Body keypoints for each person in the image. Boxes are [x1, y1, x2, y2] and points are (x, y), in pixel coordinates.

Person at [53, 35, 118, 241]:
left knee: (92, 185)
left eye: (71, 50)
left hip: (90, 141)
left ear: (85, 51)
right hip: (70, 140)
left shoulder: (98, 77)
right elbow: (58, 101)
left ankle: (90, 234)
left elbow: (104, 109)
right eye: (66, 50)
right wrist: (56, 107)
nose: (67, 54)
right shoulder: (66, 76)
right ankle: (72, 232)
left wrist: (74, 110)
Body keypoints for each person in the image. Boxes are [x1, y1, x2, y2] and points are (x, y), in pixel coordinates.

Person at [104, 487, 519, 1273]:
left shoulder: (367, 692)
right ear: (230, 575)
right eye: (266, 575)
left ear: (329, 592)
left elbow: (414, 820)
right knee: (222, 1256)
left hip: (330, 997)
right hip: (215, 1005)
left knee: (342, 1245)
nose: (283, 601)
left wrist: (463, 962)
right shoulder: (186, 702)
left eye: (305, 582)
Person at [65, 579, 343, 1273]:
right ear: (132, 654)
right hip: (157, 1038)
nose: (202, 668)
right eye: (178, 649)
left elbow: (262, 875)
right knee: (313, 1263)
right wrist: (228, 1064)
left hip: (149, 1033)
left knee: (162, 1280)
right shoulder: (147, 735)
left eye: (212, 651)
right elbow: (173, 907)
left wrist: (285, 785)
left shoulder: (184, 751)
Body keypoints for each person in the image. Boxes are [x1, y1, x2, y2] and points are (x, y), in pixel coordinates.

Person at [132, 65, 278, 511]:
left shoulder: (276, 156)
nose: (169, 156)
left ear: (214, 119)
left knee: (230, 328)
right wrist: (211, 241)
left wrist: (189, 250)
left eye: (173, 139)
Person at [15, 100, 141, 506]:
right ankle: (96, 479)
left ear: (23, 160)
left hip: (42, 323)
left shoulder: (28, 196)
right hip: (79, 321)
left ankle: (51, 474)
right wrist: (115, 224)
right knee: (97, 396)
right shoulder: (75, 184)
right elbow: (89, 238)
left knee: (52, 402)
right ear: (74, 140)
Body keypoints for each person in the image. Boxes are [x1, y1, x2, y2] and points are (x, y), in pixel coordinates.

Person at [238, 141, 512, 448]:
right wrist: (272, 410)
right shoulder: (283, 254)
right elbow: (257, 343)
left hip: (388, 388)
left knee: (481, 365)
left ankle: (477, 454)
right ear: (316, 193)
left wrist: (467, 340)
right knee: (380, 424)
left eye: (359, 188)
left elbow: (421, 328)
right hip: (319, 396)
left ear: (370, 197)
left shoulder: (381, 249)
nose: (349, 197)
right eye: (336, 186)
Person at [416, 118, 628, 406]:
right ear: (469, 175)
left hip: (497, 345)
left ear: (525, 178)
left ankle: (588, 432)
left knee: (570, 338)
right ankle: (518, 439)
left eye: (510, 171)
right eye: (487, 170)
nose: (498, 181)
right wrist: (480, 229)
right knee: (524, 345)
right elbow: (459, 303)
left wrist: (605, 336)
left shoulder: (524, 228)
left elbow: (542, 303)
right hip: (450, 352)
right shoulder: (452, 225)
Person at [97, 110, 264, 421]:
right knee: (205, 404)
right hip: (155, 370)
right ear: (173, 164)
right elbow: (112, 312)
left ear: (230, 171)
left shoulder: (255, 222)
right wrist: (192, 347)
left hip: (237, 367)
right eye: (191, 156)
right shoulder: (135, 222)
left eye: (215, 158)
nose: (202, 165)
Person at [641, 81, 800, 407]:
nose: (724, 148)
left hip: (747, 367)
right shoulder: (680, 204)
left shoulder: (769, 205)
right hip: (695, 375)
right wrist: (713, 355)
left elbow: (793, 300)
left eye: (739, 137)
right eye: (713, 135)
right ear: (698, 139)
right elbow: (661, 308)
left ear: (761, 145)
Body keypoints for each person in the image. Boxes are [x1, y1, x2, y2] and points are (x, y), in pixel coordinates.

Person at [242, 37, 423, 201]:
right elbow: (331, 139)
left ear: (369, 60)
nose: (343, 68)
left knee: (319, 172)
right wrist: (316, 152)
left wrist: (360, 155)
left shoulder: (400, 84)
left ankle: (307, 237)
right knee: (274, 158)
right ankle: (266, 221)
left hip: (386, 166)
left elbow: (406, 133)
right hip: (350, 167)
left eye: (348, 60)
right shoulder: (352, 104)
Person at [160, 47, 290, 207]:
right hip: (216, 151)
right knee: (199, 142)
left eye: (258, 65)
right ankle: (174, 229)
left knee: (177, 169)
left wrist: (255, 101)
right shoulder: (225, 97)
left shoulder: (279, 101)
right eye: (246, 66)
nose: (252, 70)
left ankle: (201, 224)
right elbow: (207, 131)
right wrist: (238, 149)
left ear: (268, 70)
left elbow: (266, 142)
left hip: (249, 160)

○ ○ ○

→ **WORK REQUEST**
State how many lines of the entries contain the word "nose". Nothing besides the number belongs in the reply.

→ **RESULT BELOW**
10